Most patients with AP have mild disease and do not need additional nutrition support during admission. According to guidelines, nutritional support is generally indicated if patients cannot consume normal food after 5-7 days when it becomes evident that the patients will not be able to tolerate oral intake for prolonged period of time (7 days or more) (Spanier BM et al, 2011). However, in a malnourished patient, especially if critically ill, nutrition therapy in some form must be provided earlier, to avoid caloric deficits.
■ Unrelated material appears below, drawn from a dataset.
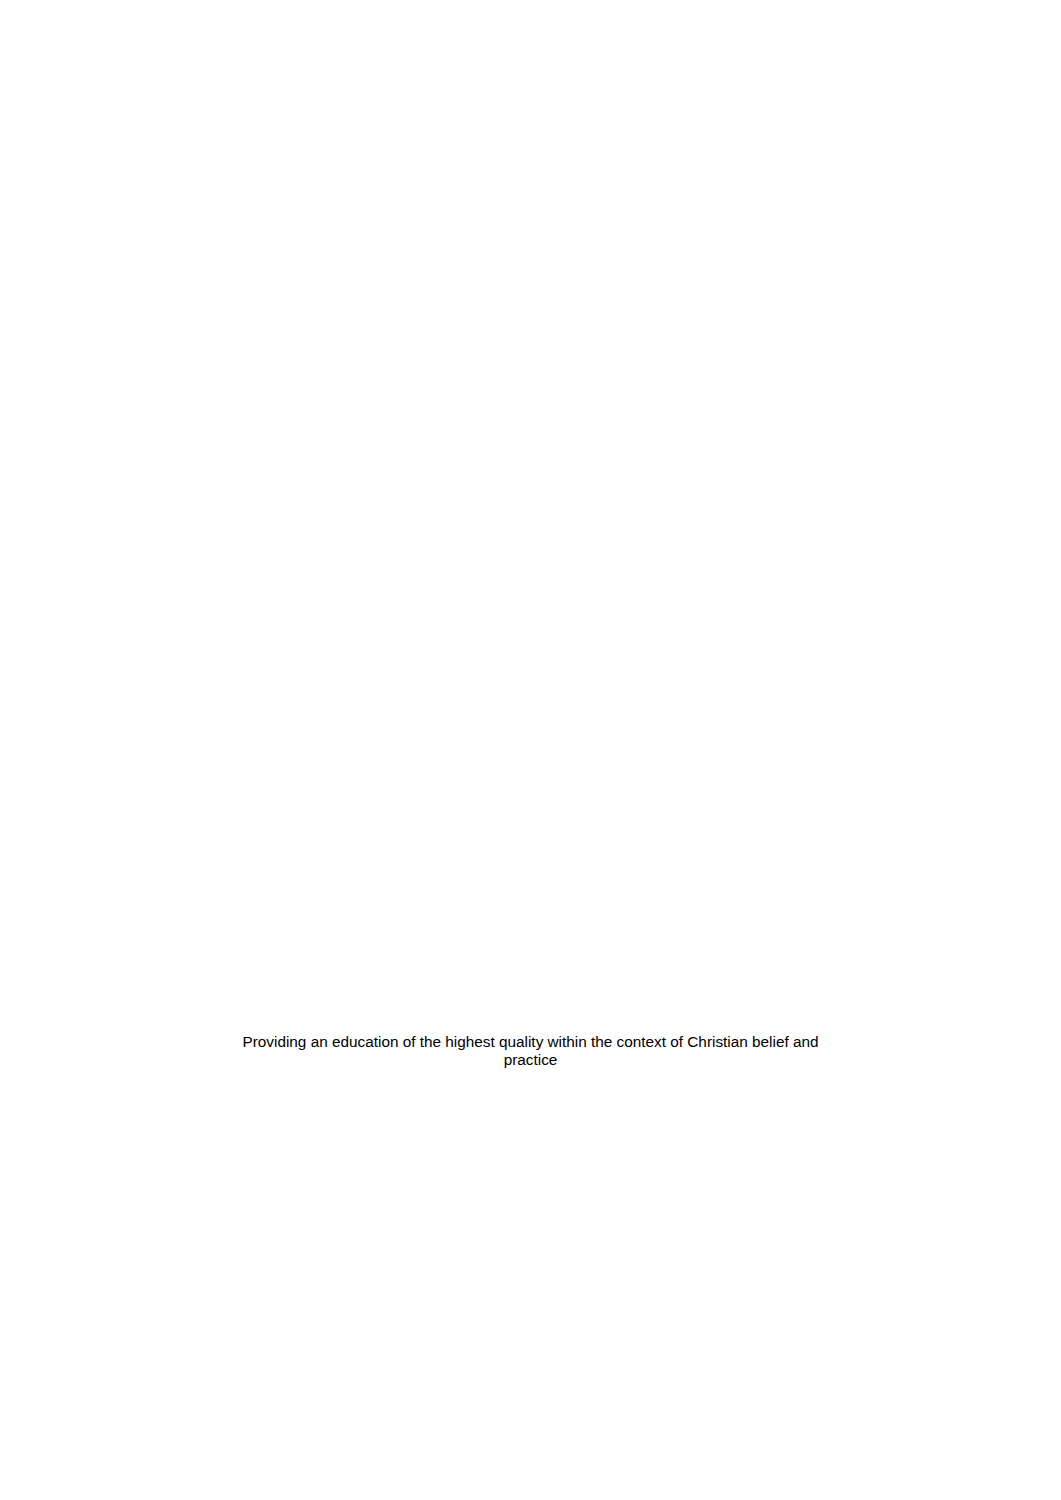Providing an education of the highest quality within the context of Christian belief and practice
Nutrition therapy by enteral route is now the modality of choice for patients with severe AP. Recent guidelines have summarized the levels 1 and 2 evidence in support of the preferred role of EN according to safety, cost, and ease of administration. Patients with AP should be provided EN early because such therapy modulates the stress response, promotes more rapid resolution of the disease process, and results in better outcome. EN has beneficial influence on the disease course and should be initiated as early as possible (within 48 hours of admission). Large multicenter studies are still needed to confirm the safety and effectiveness of NG feeding when compared with NJ feeding and to investigate the role of early (within 48 hours) versus late nutrition support. When distal jejunal access is not possible to attain or maintain, intragastric feeding can be cautiously initiated, following safe practice standards. The clinical evidence to use semielemental diets is still weak. Routine use of supplementation formulas with glutamine and probiotics or immune-enhancing diets in AP cannot be recommended at this time.